Hans Swarowsky

Hans Swarovsky ( born September 16, 1899 in Budapest, † September 10, 1975 in Salzburg ) was an Austrian conductor and from 1946 Professor of Conducting at the University of Music and Performing Arts Vienna.

Life

Swarovsky, son of a Viennese industrialist, had initially studied at the Vienna University of Art History and Philosophy. From 1920 he took with Arnold Schoenberg and Anton Webern then at lessons in music theory and conducting. After working as a coach he worked as a conductor at the Vienna Volksoper and then at the Stuttgart Opera House. Subsequently, he was principal conductor and opera director at the Reuss Theater in Gera, before he was obliged in 1934 as Kapellmeister at the Hamburg State Opera, 1935 to the Berlin State Opera. After an alleged prohibition 1936 Swarovsky worked from 1937 to 1940 at the Zurich Opera House, before he returned to the National Socialist German Reich. At the invitation of Richard Strauss and Clemens Krauss Swarovsky worked on the libretto of the opera Capriccio with ( the German version of the text of Ronsard sonnet No Andres, the so loht my heart comes from him). In addition, he contributed numerous older opera texts into German.

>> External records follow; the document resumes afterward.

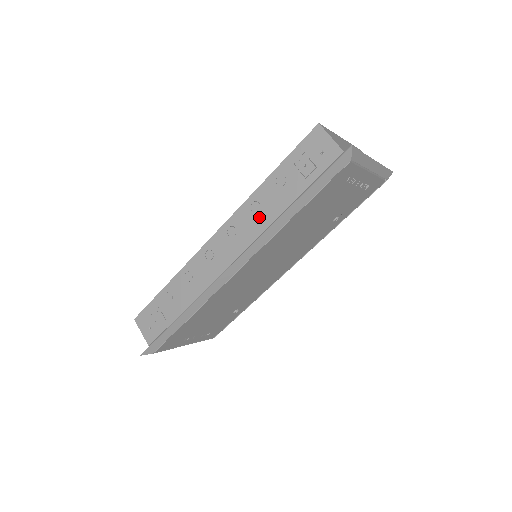
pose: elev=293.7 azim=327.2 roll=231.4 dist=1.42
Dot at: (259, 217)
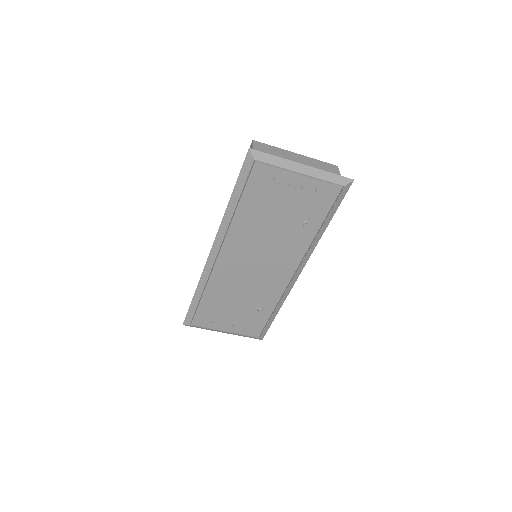
Dot at: occluded
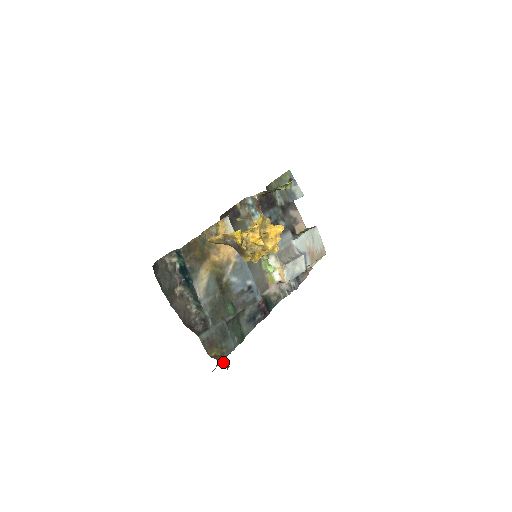
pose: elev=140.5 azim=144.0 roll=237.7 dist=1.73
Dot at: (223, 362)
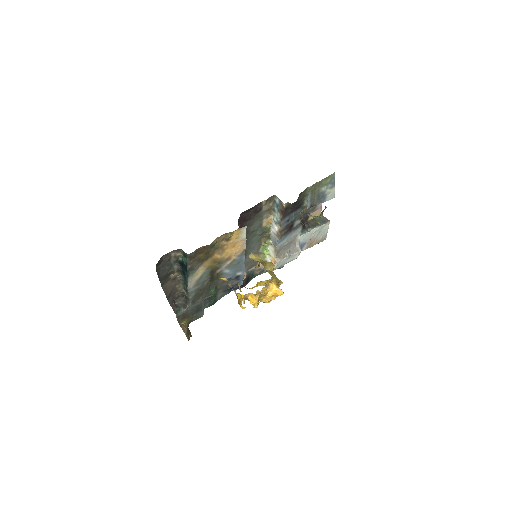
Dot at: (188, 334)
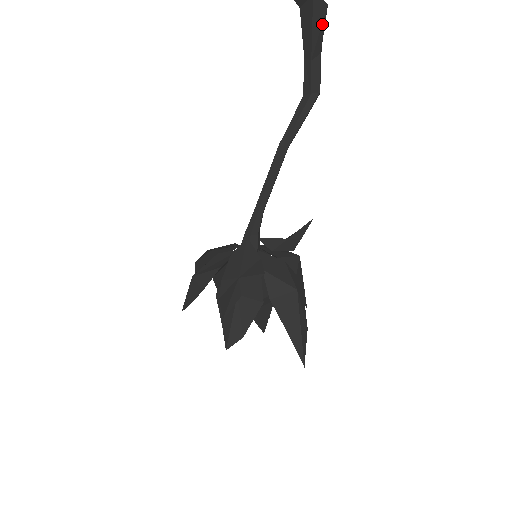
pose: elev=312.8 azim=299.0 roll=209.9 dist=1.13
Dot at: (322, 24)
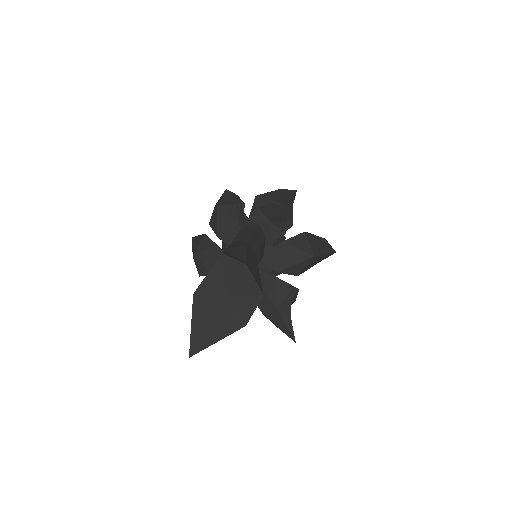
Dot at: occluded
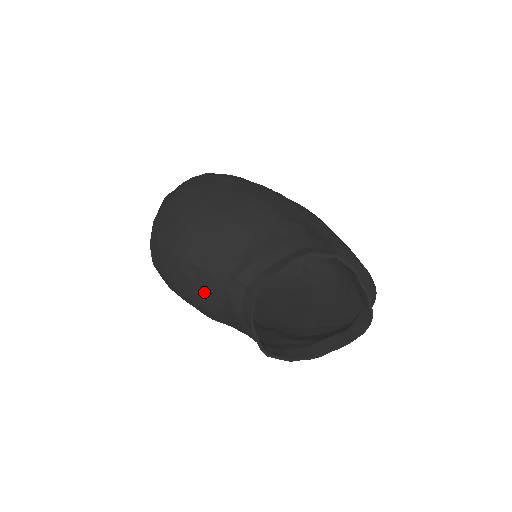
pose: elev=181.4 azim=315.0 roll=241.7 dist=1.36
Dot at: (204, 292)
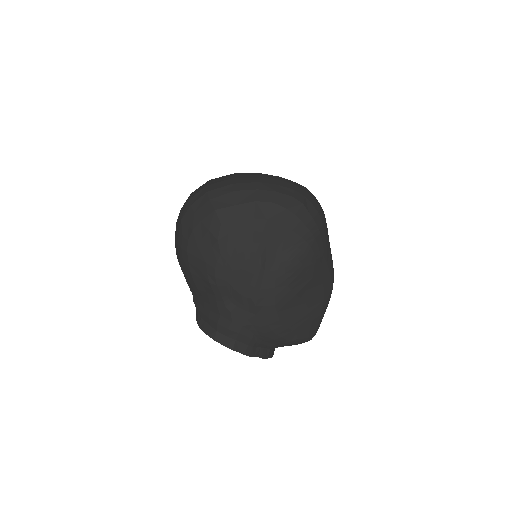
Dot at: occluded
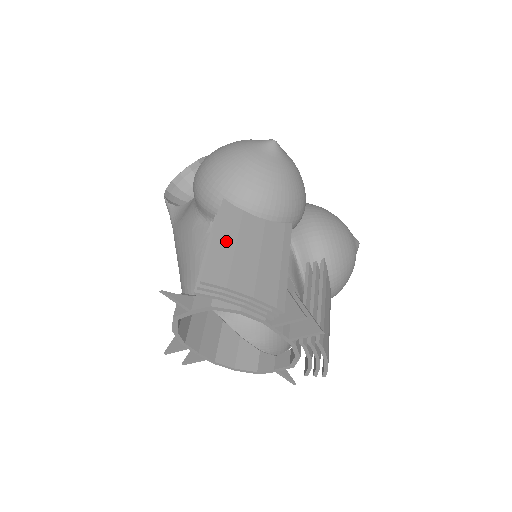
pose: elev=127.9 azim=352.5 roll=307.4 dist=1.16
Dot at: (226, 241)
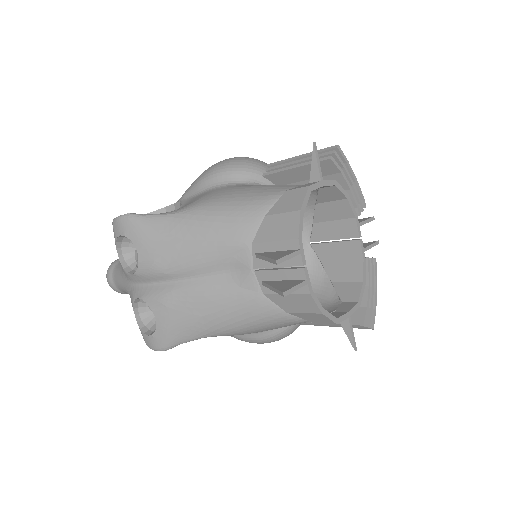
Dot at: occluded
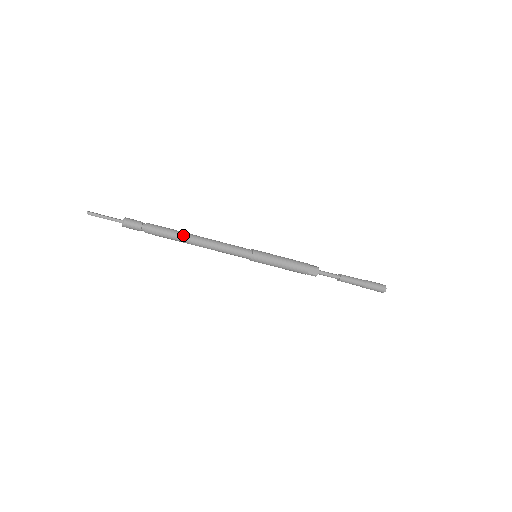
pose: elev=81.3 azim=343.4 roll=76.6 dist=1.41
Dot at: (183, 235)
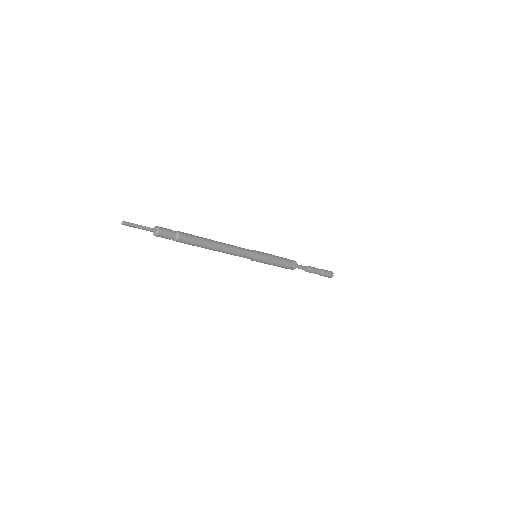
Dot at: (207, 240)
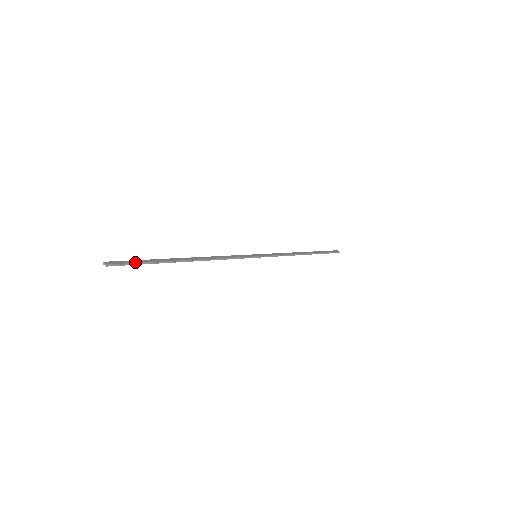
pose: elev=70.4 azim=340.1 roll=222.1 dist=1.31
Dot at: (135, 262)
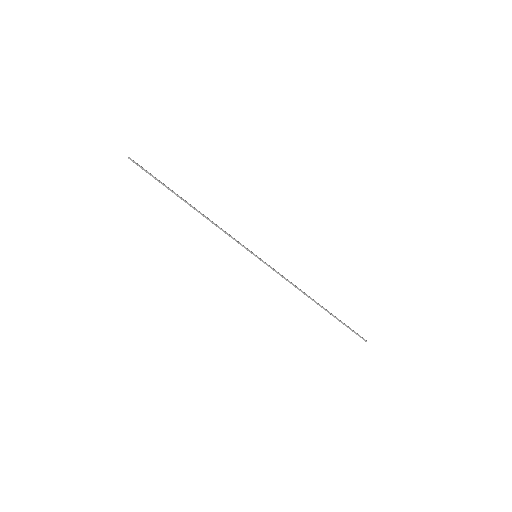
Dot at: occluded
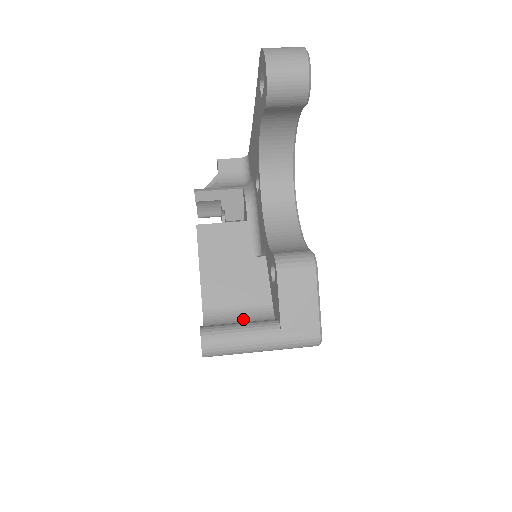
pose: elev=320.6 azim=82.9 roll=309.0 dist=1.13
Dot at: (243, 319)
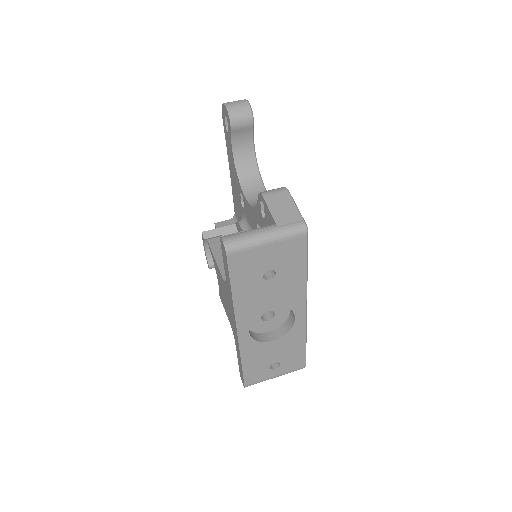
Dot at: occluded
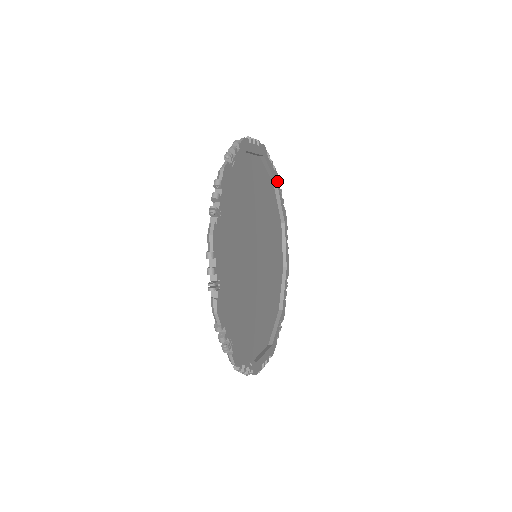
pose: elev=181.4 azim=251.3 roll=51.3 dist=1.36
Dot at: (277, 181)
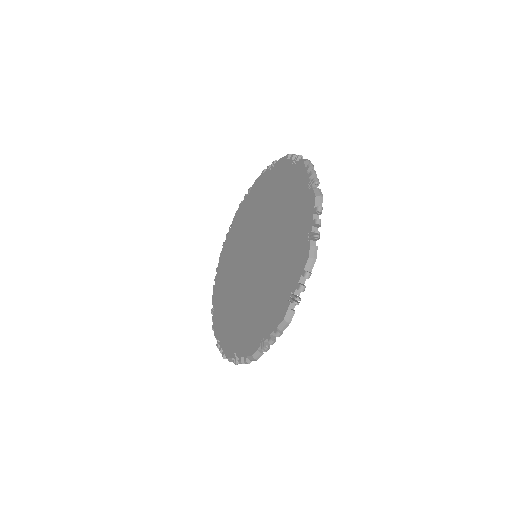
Dot at: occluded
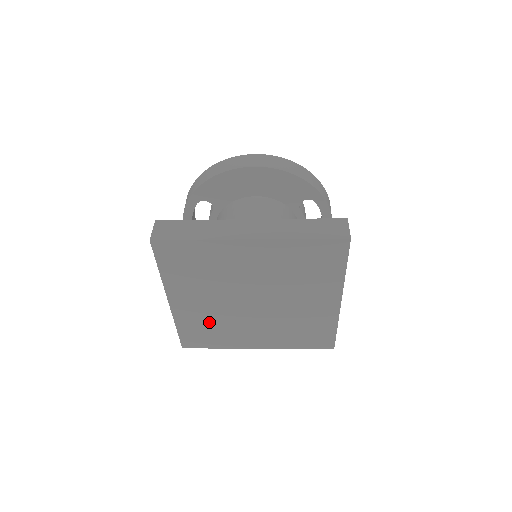
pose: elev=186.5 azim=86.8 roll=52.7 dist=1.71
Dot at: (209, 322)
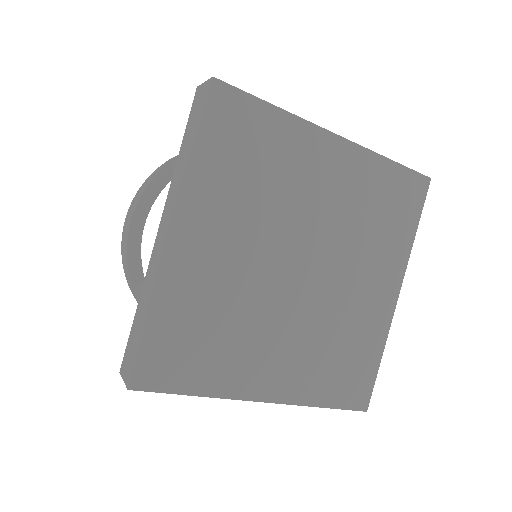
Dot at: (215, 309)
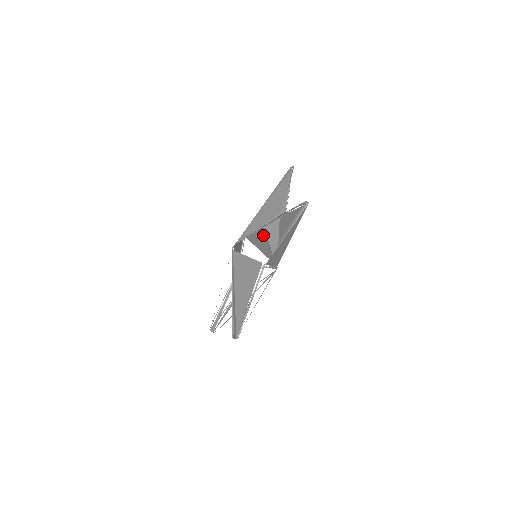
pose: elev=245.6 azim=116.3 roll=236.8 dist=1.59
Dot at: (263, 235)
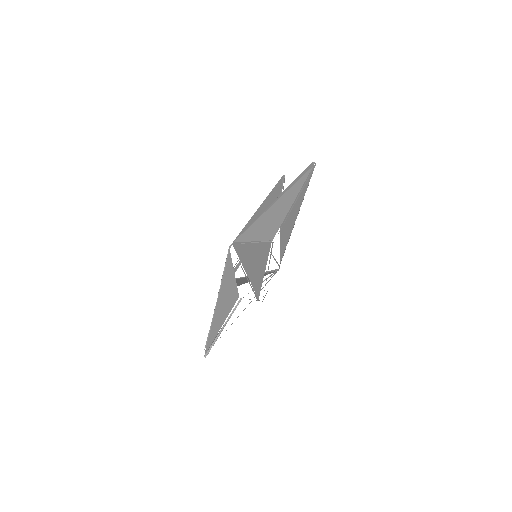
Dot at: occluded
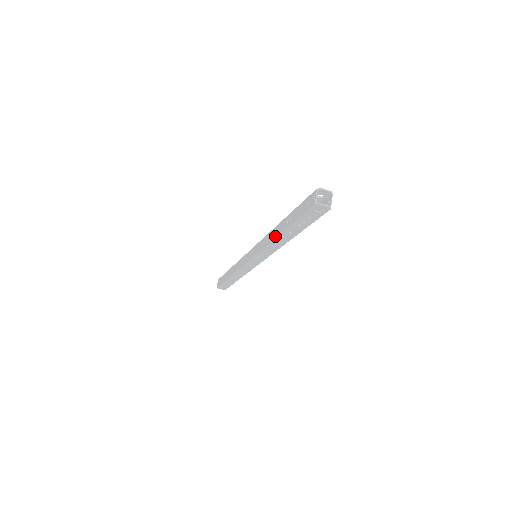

From 1940 to 1944 he worked as a dramaturge with addition at the Salzburg Festival. From 1944 until his last concert on 9 January 1945, he was in occupied Poland, chief conductor of the Philharmonic Orchestra of the General Government in Kraków, where he led, inter alia, the premiere of Pfitzner's composition Krakow greeting that was dedicated to Hans Frank.

After the end of World War II was Swarovsky, who was at that time in Stuttgart, in the short term on the " gray list " of the U.S. military government. From 1946 to 1947 he was chief conductor of the Vienna Symphony Orchestra, from 1947 to 1950 director of the Graz Opera. As a result, he devoted himself to his teaching. Many of the most famous conductors of the last decades come from his school, such as Claudio Abbado, Miltiades Caridis, Paul Angerer, Gabriel Chmura, Yoram David, Jacques Delacote, Erwin Ortner, Mariss Jansons, Adam and Iván Fischer, Christoph Haas, Jesus Lopez Cobos, Augustin Kubizek, Zubin Mehta, Peter Schneider, Miguel Gómez Martínez, Manfred Huss, Theodor Guschlbauer, Hans Zanotelli, Heinrich Schiff, Karl Sollak, Mario Venzago and Bruno Weil.

A student Swarowsky, Alfred Scholz, has released numerous recordings as a producer with a Süddeutsche Philharmonie he said orchestra conductors under various pseudonyms, often including Hans Swarovsky. Probably one of these recordings was hardly actually conducted by Swarovsky.

Essays and lectures Swarowsky are, thanks to Manfred Huss, summarized in the collection preserving the shape until today a bible for questions about interpretation and performance practice.

His grave is located in Vienna's Central Cemetery (Group 32 C, paragraph 40 ).